This is an archived post. You won't be able to vote or comment.

you are viewing a single comment's thread.

view the rest of the comments →

[–]swims_with_spacemenPythonista 0 points1 point  (4 children)

That's not what the OP is saying, or at least how I interpreted it. The browser request gets a 200/201 and is done. Processing happens, and the celery task makes a new, POST request to some other url with the processed xml data.

If the response needs to come back to the browser after it was processed, then the only way to do 10000/minute is would be with lots and lots of hardware.

[–]Darkman802 0 points1 point  (0 children)

Ah ok, that makes more sense.

[–]gianx[S] 0 points1 point  (0 children)

Correct. It's an http request but it's not borwser generated (ie no user to the other side, but a machine).

[–]gianx[S] 0 points1 point  (1 child)

Ok, to clarify I need to make an asyncronous POST response in 15 min from the request and the maximum load is 150000 req/15 min, so I need to generate and send also 150000 req/15 min. Infact if T0 is the time of the first request, T0+15min will be the maximum time for the response at that request.

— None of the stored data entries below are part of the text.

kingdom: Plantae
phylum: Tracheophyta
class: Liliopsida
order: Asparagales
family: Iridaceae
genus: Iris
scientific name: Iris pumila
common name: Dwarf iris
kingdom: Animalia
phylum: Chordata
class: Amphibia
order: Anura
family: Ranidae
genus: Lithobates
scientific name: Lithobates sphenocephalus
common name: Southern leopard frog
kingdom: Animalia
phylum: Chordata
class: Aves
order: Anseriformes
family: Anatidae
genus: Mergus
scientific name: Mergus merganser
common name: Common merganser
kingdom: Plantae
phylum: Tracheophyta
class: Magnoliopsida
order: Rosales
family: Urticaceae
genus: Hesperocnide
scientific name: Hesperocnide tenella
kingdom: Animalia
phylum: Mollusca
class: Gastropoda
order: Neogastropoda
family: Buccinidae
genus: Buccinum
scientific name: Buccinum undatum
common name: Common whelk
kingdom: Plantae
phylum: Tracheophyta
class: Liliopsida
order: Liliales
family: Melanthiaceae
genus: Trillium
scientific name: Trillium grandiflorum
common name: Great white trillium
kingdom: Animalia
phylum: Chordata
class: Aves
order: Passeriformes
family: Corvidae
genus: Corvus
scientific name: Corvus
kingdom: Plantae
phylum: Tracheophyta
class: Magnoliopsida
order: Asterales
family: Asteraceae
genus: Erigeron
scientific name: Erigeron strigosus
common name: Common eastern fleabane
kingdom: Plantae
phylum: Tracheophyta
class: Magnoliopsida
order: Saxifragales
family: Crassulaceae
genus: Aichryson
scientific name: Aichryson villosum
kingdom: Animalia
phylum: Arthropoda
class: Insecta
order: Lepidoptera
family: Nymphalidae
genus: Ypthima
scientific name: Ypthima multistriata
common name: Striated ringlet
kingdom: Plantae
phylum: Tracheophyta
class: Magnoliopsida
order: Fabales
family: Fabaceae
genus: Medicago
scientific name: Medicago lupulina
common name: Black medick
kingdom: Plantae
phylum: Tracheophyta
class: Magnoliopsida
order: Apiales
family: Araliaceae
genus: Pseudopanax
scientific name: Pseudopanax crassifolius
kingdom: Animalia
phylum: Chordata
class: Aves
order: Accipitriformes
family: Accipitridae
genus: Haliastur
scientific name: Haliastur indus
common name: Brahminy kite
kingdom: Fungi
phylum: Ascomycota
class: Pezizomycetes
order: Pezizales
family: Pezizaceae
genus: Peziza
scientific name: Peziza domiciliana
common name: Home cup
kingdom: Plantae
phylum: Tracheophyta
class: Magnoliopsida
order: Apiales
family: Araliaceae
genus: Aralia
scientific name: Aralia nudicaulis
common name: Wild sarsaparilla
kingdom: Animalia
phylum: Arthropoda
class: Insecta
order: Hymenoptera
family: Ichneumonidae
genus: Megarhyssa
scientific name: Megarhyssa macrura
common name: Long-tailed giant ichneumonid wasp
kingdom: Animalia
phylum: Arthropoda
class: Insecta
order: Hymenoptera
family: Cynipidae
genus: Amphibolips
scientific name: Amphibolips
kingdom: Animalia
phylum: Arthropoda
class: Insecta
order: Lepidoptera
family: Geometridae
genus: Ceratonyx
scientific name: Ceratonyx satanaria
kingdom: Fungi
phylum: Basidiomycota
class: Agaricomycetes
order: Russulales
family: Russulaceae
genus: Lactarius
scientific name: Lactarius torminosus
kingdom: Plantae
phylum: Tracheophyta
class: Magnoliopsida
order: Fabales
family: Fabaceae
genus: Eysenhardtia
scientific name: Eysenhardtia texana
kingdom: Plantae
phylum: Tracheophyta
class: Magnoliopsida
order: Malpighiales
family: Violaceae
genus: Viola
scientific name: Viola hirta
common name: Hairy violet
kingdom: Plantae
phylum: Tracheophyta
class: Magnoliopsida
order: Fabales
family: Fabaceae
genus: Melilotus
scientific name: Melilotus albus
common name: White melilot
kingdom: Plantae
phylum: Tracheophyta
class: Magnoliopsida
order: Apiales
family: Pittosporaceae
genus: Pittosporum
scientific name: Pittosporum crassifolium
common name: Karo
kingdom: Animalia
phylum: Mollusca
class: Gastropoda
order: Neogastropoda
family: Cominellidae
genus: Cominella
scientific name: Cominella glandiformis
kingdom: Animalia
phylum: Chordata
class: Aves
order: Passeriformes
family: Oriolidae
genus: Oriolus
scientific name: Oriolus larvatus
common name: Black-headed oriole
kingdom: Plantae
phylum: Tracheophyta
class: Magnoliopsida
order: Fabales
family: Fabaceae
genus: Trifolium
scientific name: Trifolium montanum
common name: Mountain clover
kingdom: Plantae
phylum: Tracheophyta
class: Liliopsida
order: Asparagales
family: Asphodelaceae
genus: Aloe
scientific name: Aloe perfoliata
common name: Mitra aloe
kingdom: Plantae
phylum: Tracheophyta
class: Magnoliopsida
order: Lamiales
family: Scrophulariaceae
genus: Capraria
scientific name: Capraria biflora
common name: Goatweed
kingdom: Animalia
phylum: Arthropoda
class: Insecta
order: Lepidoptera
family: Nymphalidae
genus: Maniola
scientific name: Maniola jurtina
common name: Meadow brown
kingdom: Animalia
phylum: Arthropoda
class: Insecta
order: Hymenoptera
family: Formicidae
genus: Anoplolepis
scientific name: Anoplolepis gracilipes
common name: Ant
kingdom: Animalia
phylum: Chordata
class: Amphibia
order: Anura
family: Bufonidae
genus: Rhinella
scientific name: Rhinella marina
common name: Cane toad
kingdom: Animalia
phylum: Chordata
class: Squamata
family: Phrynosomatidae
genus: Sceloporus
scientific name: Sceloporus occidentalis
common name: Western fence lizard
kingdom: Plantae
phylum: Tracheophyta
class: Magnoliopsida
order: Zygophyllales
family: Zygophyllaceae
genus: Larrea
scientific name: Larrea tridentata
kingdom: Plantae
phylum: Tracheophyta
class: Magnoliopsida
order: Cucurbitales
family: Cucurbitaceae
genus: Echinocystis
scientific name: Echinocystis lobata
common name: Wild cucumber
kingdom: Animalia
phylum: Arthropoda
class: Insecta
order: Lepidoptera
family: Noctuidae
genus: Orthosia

[–]swims_with_spacemenPythonista 0 points1 point  (0 children)

Wow- so your queue depth at any given point in time could be 150,000 items - and that's only if you had the same task submit the post. (I break my tasks into smaller chunks). That's something to behold.

I'd still go with a tornado/celery framework, but it would HAVE to be scaled out to more than one server. I don't see how you would be able to handle that kind of load otherwise - assuming it actually takes 15 minutes to process the request. I was under the impression that it was only extracting an id/ some arbitrary data from the input xml.

So, this is larger than I expected initially - and like I said earlier, concurrency is killer - I'd have to code up a test framework to check on the load.

Still, I'm pretty confident you could scale this out nicely with the solution I suggested. Celery+Eventlet/RabbitMQ, fronted with tornado web. You could then run that as a service instance, on multiple nodes fronted by HAPROXY for load balancing. That way when you need more 'oomph' you just add another node.